In the current coexistence of alienation from the performative society, alienation in the context of communication, and social alienation, if we really want to live up to the new we will have to be radical in supporting design with respect to the possibility it offers to assist the gradual shift from the strategies that govern the world, into a maze of growing, complex power games, to the processes of real democracy. I confirm and support my interest in design that privileges the dynamism of distributed roles, divergent knowledge, the ability to be reactive quickly and creatively to constraints, resource problems, challenges and opportunities.

It will be more and more a question of not idealizing the identification of a perfect paradigm, but of being bold in the pursuit of a new approach to learning and unlearning, to compete against ourselves by integrating singularities, indeterminacy, reflexivity and creativity for one real civilization of conviviality.

Past and Future

Can you share some of the major lessons you’ve learned in life?

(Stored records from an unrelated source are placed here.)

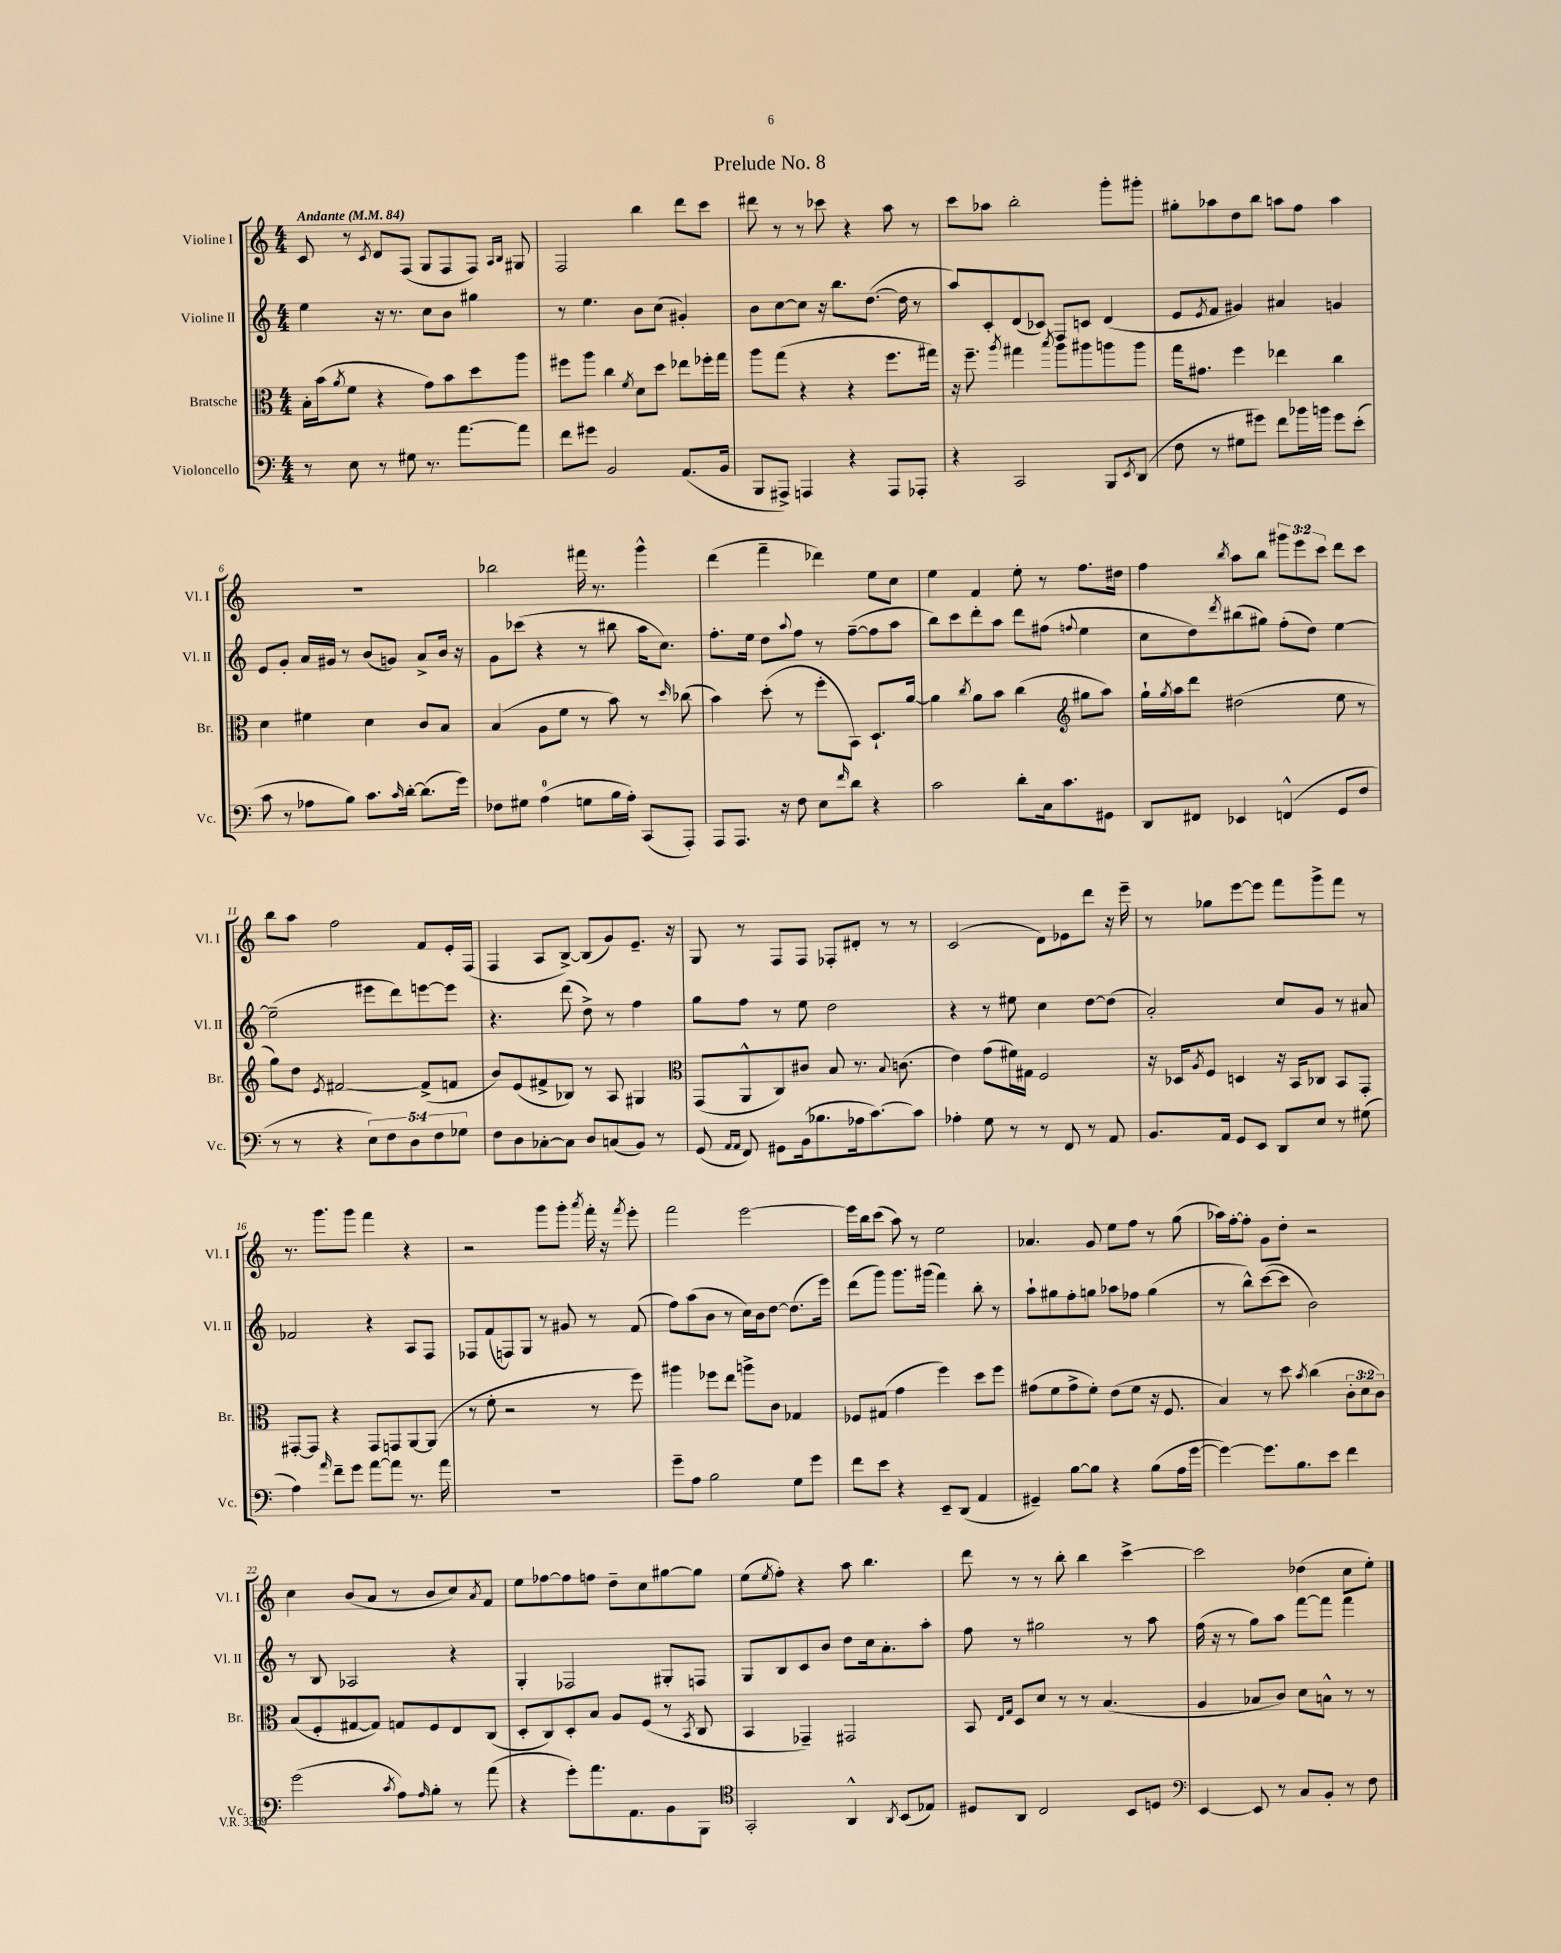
\header { title = "Prelude No. 8" }
<<
\new StaffGroup <<
\new Staff = "s0" \with { instrumentName = "Violine I" shortInstrumentName = "Vl. I" } {
    \clef treble \key c \major \numericTimeSignature \time 4/4 \override Staff.TupletNumber.text = #tuplet-number::calc-fraction-text \tempo "Andante" 4 = 84
    c'8 r8 \acciaccatura { c'8 } d'8 f8( g8 f8 f8) \grace { a16 b16 } gis8 |
    f2 b''4 d'''8 c'''8 |
    dis'''8 r8 r8 ces'''8 r4 a''8 r8 |
    c'''8 aes''8 b''2-. g'''8-. gis'''8-. |
    gis''8-. aes''8 d''8 b''8 a''8 f''8 a''4 |
    R1 |
    bes''2 fis'''16 r8. g'''4-^ |
    d'''4( f'''4-- des'''4) e''8 c''8 |
    e''4 f'4 e''8-. r8 f''8. dis''16 |
    f''4 \acciaccatura { b''8 } a''8 b''8 \tuplet 3/2 { gis'''8 e'''8 c'''8 } d'''8 c'''8 |
    b''8 a''8 f''2 f'8 e'16-. f16( |
    f4 a8 b8~->) b8( g'8) e'8.-- r16 |
    g8 r8 f8 f8 fes8-. dis'8-. r8 r8 |
    c'2( d'8) ees'8 d'''8 r16 e'''16-- |
    r8 ges''8 e'''8~ e'''8 f'''8 g'''8-> f'''8 r8 |
    r8. g'''8. g'''8 f'''4 r4 |
    r2 g'''8 g'''8-. \acciaccatura { a'''8 } f'''16-. r16 \acciaccatura { f'''8 } e'''8-. |
    f'''2 e'''2~ |
    e'''16 b''16 c'''8( a''8) r8 e''2 |
    aes'4. g'8 e''8 f''8 r8 g''8( |
    aes''16) f''16~-. f''8-. g'8 d''8-. r2 |
    c''4 b'8( a'8 r8 b'8 c''8) \acciaccatura { a'8 } f'8 |
    e''8 fes''8~ fes''8 f''8 d''8-- c''8 gis''8~ gis''8 |
    e''8( \acciaccatura { e''8 } f''8-.) r4 a''8 b''4. |
    d'''8 r8 r8 b''8-. b''4 c'''4~-> |
    c'''2 des''4( c''8 e''8-.) \bar "|." |
}
\new Staff = "s1" \with { instrumentName = "Violine II" shortInstrumentName = "Vl. II" } {
    \clef treble \key c \major \numericTimeSignature \time 4/4
    e''4 r16 r8. c''8 b'8 gis''4 |
    r8 e''4. b'8 c''8( gis'4-.) |
    b'8 c''8~ c''8 r16 b''8. d''8.~( d''16 r8 |
    a''8) c'8-. d'8( ces'8) f8 c'8 d'4( |
    e'8 \acciaccatura { e'8 } f'8 gis'4) ais'4 g'4 |
    e'8 g'8-. a'16 gis'16 r8 b'8( g'8) a'8-> b'16 r16 |
    g'8 ces'''8( r4 r8 bis''8 a''16 c''8.) |
    f''8.-. e''16 d''8 \appoggiatura { a''8 } f''8 r8 f''8~--( f''8 a''8 |
    b''8) c'''8 d'''8-. a''8 d'''8 fis''8( \appoggiatura { f''8 } e''4 |
    c''8 d''8) \acciaccatura { d'''8 } bis''8( gis''8) f''8-.( d''8) e''4~ |
    e''2--( eis'''8 d'''8) e'''8~ e'''8 |
    r4. d'''8( d''8->) r8 f''4 |
    g''8 f''8 r8 e''8 d''2 |
    r4 r8 eis''8 c''4 d''8~ d''8( |
    a'2-.) c''8 g'8 r8 ais'8 |
    fes'2 r4 a8 f8 |
    fes8 f'8( f8) g8 r8 gis'8 r8 f'8( |
    f''8) a''8( b'8 r8 c''16) b'16 d''8~ d''8.( e'''16) |
    d'''8( g'''8) g'''8. gis'''16( f'''4) b''8-. r8 |
    a''8-! gis''8 f''8-. g''8 aes''8 fes''8 g''4( |
    r8 b''8-^) c'''8~( c'''8 b'2) |
    r8 b8 aes2 r4 |
    g4-. fes2 gis8-. f8 |
    g8 b8 c'8 b'8 d''8 c''16 a'8.-. a''8-. |
    f''8 r8 gis''2 r8 a''8 |
    f''16( r16 r8 g''8) a''8 f'''8~ f'''8 f'''4 \bar "|." |
}
\new Staff = "s2" \with { instrumentName = "Bratsche" shortInstrumentName = "Br." } {
    \clef alto \key c \major \numericTimeSignature \time 4/4 \override Staff.TupletNumber.text = #tuplet-number::calc-fraction-text
    b16-. b'16( \acciaccatura { a'8 } f'8 r4 g'8) b'8 d''8 a''8 |
    fis''8 a''8 c''4 \acciaccatura { f'8 } d'8 d''8 ees''8 fes''16-. g''16 |
    a''8 g''8( r4 r4 f''8. gis''16) |
    r16 f''8.-- \acciaccatura { a''8 } gis''4 \acciaccatura { b''8 } a''8 ais''8 a''8 a''8 |
    g''16 gis'8. f''4 ees''4 c''4 |
    d'4 fis'4 d'4 c'8 b8 |
    b4( a8 f'8 r8 b'8) r8 \grace { d''16 } ces''8( |
    b'4) d''8-.( r8 f''8-. b,8) d8.-! a'16~ |
    a'4 \acciaccatura { c''8 } a'8 b'8 c''4( \clef treble gis''8 a''8) |
    g''16-! \acciaccatura { g''8 } a''16 d'''8 dis''2( e''8 r8 |
    g''8) d''8 \acciaccatura { e'8 } fis'2~ fis'8->( f'8 |
    b'8) e'8( fis'8-> bes8) r8 a8 gis4 |
    \clef alto g,8( a,8-^ c8) cis'8 b8 r8. \appoggiatura { b8 } c'8.( |
    e'4) g'8( fis'16) gis16 f2 |
    r16 des16 \acciaccatura { a8 } f8 d4 r16 b,16 ces8 b,8 g,8-. |
    gis,8~-. gis,8 r4 gis,8 g,8 a,8~ a,8( |
    r8 f'8-. r2 r8 f''8) |
    ais''4 fes''8 e''8 a''8-> c'8 ges4 |
    fes8 gis8( g'4 f''4) d''8 f''8 |
    gis'8( f'8 gis'8-> f'8-.) e'8( f'8 r16 f8. |
    b4) r8 d''8 \acciaccatura { b'8 } c''4( \tuplet 3/2 { c'8-. d'8 c'8) } |
    b8( f8-. gis8~ gis8) g8 f8 e8 c8( |
    d8-. c8) d8-. b8 a8 f8( r8 \acciaccatura { b,8 } c8 |
    b,4 ges,4--) gis,2 |
    b,8 \grace { e16 g16 } d8 d'8 r8 r8 b4.( |
    a4 bes8 c'8) d'8 b8-^ r8 r8 \bar "|." |
}
\new Staff = "s3" \with { instrumentName = "Violoncello" shortInstrumentName = "Vc." } {
    \clef bass \key c \major \numericTimeSignature \time 4/4 \override Staff.TupletNumber.text = #tuplet-number::calc-fraction-text
    r8 e8 r8 gis8 r8. a'8.~ a'8 |
    f'8 gis'8 b,2 a,8.( b,16 |
    b,,8 ais,,8->) a,,4 r4 a,,8 aes,,8-. |
    r4 c,2 b,,8 \acciaccatura { e,8 } d,8( |
    f8 r8 gis8 gis'8) f'8 bes'16 b'16 gis'8 e'8-.( |
    c'8 r8 aes8 b8) c'8. \grace { c'16 } d'16~-. d'8.( g'16) |
    fes8 gis8 a4-0( g8 b16 a16-.) c,8( a,,8-.) |
    a,,8 a,,8. r16 f8 e8 \grace { f'16 } d'8 r4 |
    c'2 d'8-. c16 c'8. gis,8 |
    d,8 fis,8 ees,4 f,4-^( g,8 f8 |
    r8 r8 r4 \tuplet 5/4 { e8) f8 d8 f8 ges8 } |
    f8 d8 ces8~-. ces8 d8 c8( b,8) r8 |
    g,8( \grace { a,16 a,16 } f,8) gis,8 b,16( bes8. aes16 c'8.~) c'8 |
    aes4-. g8 r8 r8 f,8 r8 a,8 |
    b,8. a,16 g,8 e,8 d,8 e8 r8 gis8( |
    a4) \grace { a'16 } f'8-- g'8 a'8~ a'8 r8. a'16 |
    R1 |
    g'8-- a8 b2 g8 g'8 |
    f'8 e'8 r4 e,8-- d,8( a,4 |
    gis,4--) b8~ b8 r4 b8( a16 g'16~ |
    g'4~) g'8. b8. e'8 f'4 |
    g'2( \acciaccatura { c'8 } a8) \grace { a16 } b8-. r8 a'8( |
    r4 g'8-.) a'8. a,8. b,8 b,,8 |
    \clef tenor g,2-. a,4-^ \acciaccatura { a,8 } b,8( ees8) |
    dis8 a,8 c2 b,8 d8 |
    \clef bass e,4~ e,8 r8 c8 b,8-. r8 f8 \bar "|." |
}
>>
>>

I have learned to trust my intuition that, in all of us, feels the directions to take, understands underlying motives and intentions. It is a formidable psychic tool that gives acute awareness and that must be practiced by freeing yourself from banalities, purifying thoughts and feelings, choosing good boundaries. It helps us understand when something must die. And not to interfere with what dies.

I have come to appreciate uncomfortable and failed conversations, lost connections, confusions. To give value to what is not said, to what is hidden. I hope to always learn and to understand better at a different level of being.

Which big questions do you have on your mind currently?

Heraclitus was right, it’s all a flow: there is nothing permanent, nothing fixed, nothing stable. Today, the new flow is the persistence of the unexpected in the direction of the extinction of mankind and life as we know it.

Yet, although preventable and non-preventable change affects everyone, many of us do behave most of the time as if things remain more or less the same. Unfortunately, the change of character that keeps telling us that we don’t have to worry about too much, that society will change, but not so rapidly, that the climate will change, but not too much, and probably not in a catastrophic way in my life or that of my children, is difficult. The false narratives of progress require neither awareness nor commitment.

What do people expect now that they didn’t want before? Do they know how to think about it with a critical approach? Are they experts in the dynamics of power? In fact, are they just adapting? Every question must necessarily refer to an ancient guiding criterion: integrity.

How do you face the future? Do you make plans for it?

I have chosen to design in often hostile contexts as a political act and to support — at best hypotheses to reinvigorate — the vision of a conscious and committed humanism through actions.

We tend to polarize choices: on the one hand, pessimism and apathy, assuming that they can’t do anything and help to ensure that the worst happens. On the other hand, celebration and galvanization to seize the many opportunities that refer to absolute determinism and its tools. In both cases, we take care to comfort our positions with the recourse to ideologies.

Instead, it would be useful to consider that, by overcoming the false utopia/dystopia dichotomy, we could potentially be in the early stages of the largest collective awareness movement never seen before. For a brief moment, we can understand ourselves and the world differently. And not have more time to look good without being good.